Optimiser l’effort de test par la maîtrise du risque logiciel
Faut-il attendre que tous les composants aient été testés et tous les bugs corrigés pour décider de la mise production d’une application ? C’est une idée encore assez répandue, mais qui ne correspond pas à la réalité, pour deux raisons :
- d’une part, le « zéro défaut » n’existe pas. Tout au plus peut-on se dire que, si une application n’a présenté jusqu’ici aucun dysfonctionnement, c’est heureux, mais cela ne présage pas de l’avenir,
- d’autre part, l’expérience des projets de test montre qu’il n’est pas possible de prévoir et mettre en œuvre tous les tests possibles sur une application, sauf à disposer d’un budget infini en temps et en moyens.
Alors sur quoi peut-on se baser pour déclarer qu’il est possible de mettre une application en production ? La réponse réside dans le choix de ce qu’il est nécessaire et suffisant de tester pour garantir que les défaillances éventuelles n’auront pas d’impact significatif.
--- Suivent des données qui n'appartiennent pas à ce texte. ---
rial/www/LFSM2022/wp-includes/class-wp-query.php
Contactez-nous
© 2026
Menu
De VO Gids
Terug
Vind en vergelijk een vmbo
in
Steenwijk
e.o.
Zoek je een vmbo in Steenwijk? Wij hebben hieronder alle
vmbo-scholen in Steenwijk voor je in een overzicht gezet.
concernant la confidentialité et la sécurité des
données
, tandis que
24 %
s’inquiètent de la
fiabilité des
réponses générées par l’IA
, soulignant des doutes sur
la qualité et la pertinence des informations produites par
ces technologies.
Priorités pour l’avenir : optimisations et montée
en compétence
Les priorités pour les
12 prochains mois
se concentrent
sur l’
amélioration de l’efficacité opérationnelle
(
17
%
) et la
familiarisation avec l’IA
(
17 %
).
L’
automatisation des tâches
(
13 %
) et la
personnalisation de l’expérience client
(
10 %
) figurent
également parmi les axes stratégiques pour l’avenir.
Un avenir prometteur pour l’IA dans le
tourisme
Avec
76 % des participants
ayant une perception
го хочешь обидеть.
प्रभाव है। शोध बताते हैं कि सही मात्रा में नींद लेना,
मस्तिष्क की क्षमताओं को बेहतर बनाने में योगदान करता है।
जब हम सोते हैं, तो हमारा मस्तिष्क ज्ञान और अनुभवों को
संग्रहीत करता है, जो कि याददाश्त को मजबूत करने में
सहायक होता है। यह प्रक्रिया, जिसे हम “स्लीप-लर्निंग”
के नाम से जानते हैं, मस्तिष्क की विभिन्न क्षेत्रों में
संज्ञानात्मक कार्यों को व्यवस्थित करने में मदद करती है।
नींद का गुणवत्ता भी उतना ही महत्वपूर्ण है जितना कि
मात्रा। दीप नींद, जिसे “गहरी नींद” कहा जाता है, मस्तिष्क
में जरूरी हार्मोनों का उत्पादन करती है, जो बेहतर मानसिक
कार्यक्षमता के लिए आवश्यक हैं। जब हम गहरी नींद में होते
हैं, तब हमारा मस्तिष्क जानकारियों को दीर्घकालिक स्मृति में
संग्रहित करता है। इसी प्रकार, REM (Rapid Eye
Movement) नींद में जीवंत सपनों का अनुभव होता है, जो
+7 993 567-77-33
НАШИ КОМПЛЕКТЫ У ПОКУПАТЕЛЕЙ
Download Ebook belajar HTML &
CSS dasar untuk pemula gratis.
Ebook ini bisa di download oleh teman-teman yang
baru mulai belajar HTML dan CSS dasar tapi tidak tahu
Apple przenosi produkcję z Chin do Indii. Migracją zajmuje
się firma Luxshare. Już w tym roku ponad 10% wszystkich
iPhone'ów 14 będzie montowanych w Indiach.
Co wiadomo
L’analyse du risque logiciel, qui évalue le niveau de risque porté par chaque composant de l’application, permet ce choix par la définition des priorités de test.
Le risque fatal est celui qui n’a pas été identifié
Ne pas tout tester avec la même intensité n’est envisageable qu’à la condition d’avoir mesuré le degré de dangerosité de tous les composants du périmètre concerné.
L’exhaustivité d’une telle analyse est ici fondamentale, et son coût, à l’inverse du « 100% testé » est à la fois mesurable a priori et supportable.
Les avantages d’une telle pratique sont nombreux, notamment :
- la prise de risque est possible, car elle se fait en connaissance de cause,
- le budget du projet de test est sécurisé et son pilotage assoupli, du fait de choix lisibles, partageables et arbitrables,
les résultats de l’analyse des risques peuvent aussi servir à sécuriser la réalisation, en posant des prio- rités sur les développements, sur l’attention à y consacrer et sur les compétences à y affecter.